The Tax Code is among the most complex of all federal statutes. To explain the Code, the IRS issues guidance. Recently, the IRS has used the “Frequently Asked Question (FAQ)” format to explain some of the tax laws. At the same time, questions have arisen about the FAQs. May taxpayers rely on them like other types of IRS guidance?
Congress has authorized the IRS to “prescribe all needful rules and regulations for the enforcement of” the Tax Code. Traditionally, the IRS has communicated its interpretation of the tax laws through published guidance, including regulations, revenue rulings, revenue procedures, notices, and announcements. These items are published in the Internal Revenue Bulletin (IRB). Taxpayers may rely on guidance published in the IRB.
The IRS has explained that its policy is to publish in the IRB all substantive issues and answers necessary to promote a uniform application of the tax laws. According to the Government Accountability Office (GAO), each annual volume of the IRB contains about 2,000 pages of tax regulations and other guidance items. The GAO reviewed the IRS’s guidance process in September in a special report.

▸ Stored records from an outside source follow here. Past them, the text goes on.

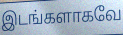
இடங்களாகவே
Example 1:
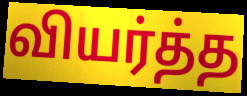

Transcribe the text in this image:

வியர்த்த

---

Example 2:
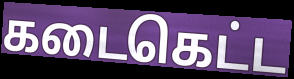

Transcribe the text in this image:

கடைகெட்ட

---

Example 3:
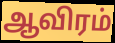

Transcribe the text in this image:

ஆவிரம்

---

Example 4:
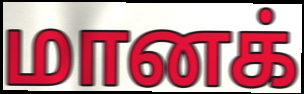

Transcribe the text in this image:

மானக்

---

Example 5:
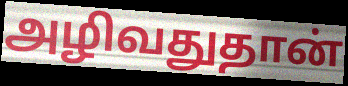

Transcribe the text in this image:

அழிவதுதான்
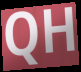
QH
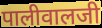
पालीवालजी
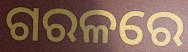
ଗରଳରେ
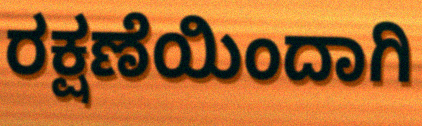
ರಕ್ಷಣೆಯಿಂದಾಗಿ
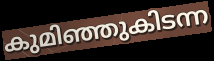
കുമിഞ്ഞുകിടന്ന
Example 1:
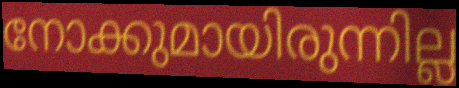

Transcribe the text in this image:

നോക്കുമായിരുന്നില്ല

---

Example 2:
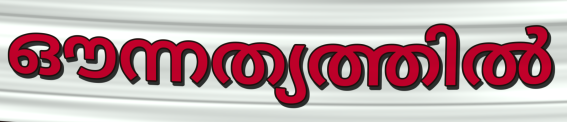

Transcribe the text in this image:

ഔന്നത്യത്തിൽ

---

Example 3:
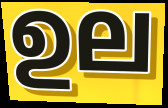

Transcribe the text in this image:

ഉല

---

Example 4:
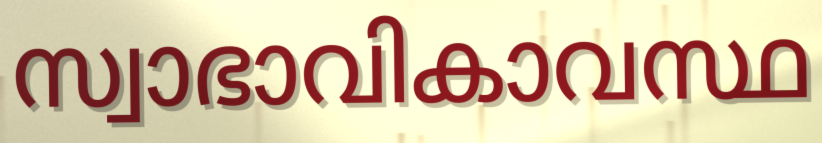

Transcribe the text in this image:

സ്വാഭാവികാവസ്ഥ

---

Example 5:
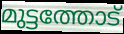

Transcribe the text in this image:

മുട്ടത്തോട്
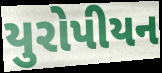
યુરોપીયન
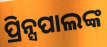
ପ୍ରିନ୍ସପାଲଙ୍କ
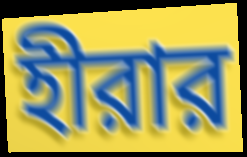
হীরার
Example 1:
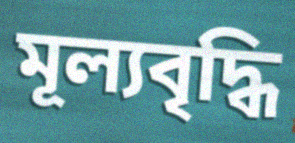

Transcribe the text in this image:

মূল্যবৃদ্ধি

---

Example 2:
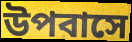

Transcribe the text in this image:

উপবাসে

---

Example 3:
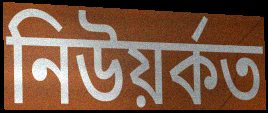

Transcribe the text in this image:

নিউয়ৰ্কত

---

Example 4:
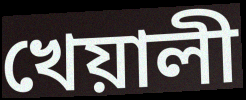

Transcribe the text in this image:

খেয়ালী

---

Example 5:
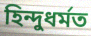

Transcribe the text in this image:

হিন্দুধৰ্মত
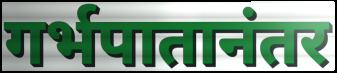
गर्भपातानंतर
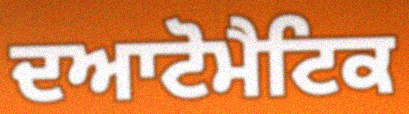
ਦਆਟੋਮੈਟਿਕ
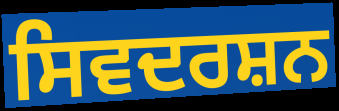
ਸਿਵਦਰਸ਼ਨ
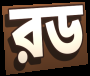
রড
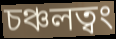
চঞ্চলত্বং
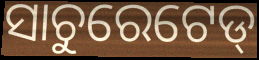
ସାଚୁରେଟେଡ୍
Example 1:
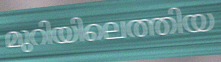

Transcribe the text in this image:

മുറിയിലെത്തിയ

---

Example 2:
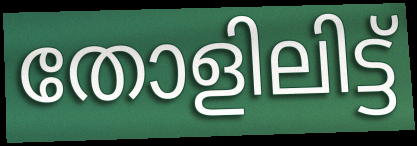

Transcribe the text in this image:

തോളിലിട്ട്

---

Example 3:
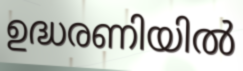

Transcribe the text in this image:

ഉദ്ധരണിയിൽ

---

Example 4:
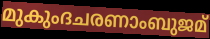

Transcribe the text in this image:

മുകുംദചരണാംബുജമ്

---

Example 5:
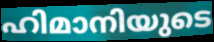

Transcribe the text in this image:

ഹിമാനിയുടെ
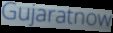
Gujaratnow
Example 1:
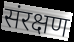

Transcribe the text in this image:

संरक्षण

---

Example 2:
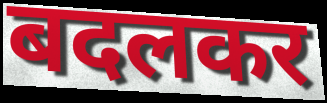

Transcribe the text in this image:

बदलकर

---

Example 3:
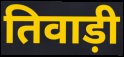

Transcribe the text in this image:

तिवाड़ी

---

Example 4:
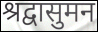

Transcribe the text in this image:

श्रद्वासुमन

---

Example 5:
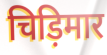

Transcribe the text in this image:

चिड़िमार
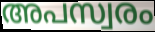
അപസ്വരം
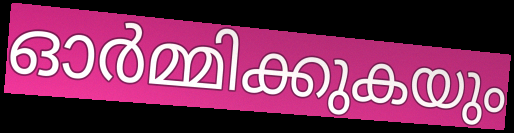
ഓർമ്മിക്കുകയും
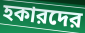
হকারদের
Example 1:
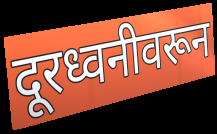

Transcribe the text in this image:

दूरध्वनीवरून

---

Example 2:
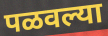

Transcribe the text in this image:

पळवल्या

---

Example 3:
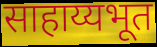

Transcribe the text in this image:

A quick search of the IRS website reveals FAQs on a host of subjects. The IRS has posted extensive FAQs about the Affordable Care Act. These FAQs cover topics such as the employer mandate, the premium assistance tax credit, minimum essential health coverage and more. Many FAQs also discuss reporting and disclosure requirements under the Foreign Account Tax Compliance Act (FACTA). Many topics in the tax law have a set of FAQs posted on the IRS website.
Sometimes, FAQs are published by the IRS in the IRB. These FAQs are authoritative because guidance published in the IRB is binding on IRS and can be relied upon by taxpayers as authoritative. One example, the GAO noted, was guidance issued by the IRS on virtual currency several years ago.
However, many FAQs are not published in the IRB. They may only appear on the IRS website. The GAO discovered that limitations on using these FAQs are not always explained to taxpayers. Sometimes, the IRS has posted a disclaimer alerting taxpayers that a particular set of FAQs are not authoritative. GAO found, however, that the IRS does not always post a disclaimer with every set of FAQs.
GAO recommended that the IRS provide more clarity about FAQs. The IRS could, for example, post some explanatory language to help taxpayers understand what type of IRS information is considered authoritative and reliable as a precedent for a taxpayer’s facts and circumstances. The IRS generally agreed with the GAO’s recommendations and indicated that it will consider ways to communicate any limitations on information provided to the public.